Exercise prompt
Only the lines running from the line with "inverted selection signal" to the end of the records below belong in the answer, each copied exactly.

Exercise material
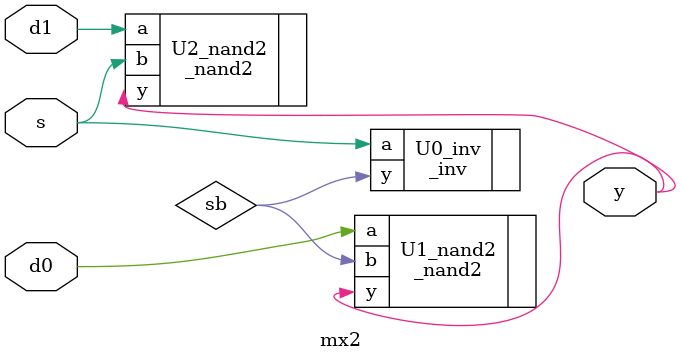
<source format=v>
module mx2(d0, d1, s, y);
    input d0, d1;
    input s;
    output y;

    // Create inverted selection signal
    wire sb;
    _inv U0_inv(.a(s), .y(sb));

    // Create AND gates for inputs
    _nand2 U1_nand2(.a(d0), .b(sb), .y(y));
    _nand2 U2_nand2(.a(d1), .b(s), .y(y));

endmodule

</source>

Your response
    // Create inverted selection signal
    wire sb;
    _inv U0_inv(.a(s), .y(sb));

    // Create AND gates for inputs
    _nand2 U1_nand2(.a(d0), .b(sb), .y(y));
    _nand2 U2_nand2(.a(d1), .b(s), .y(y));

endmodule

</source>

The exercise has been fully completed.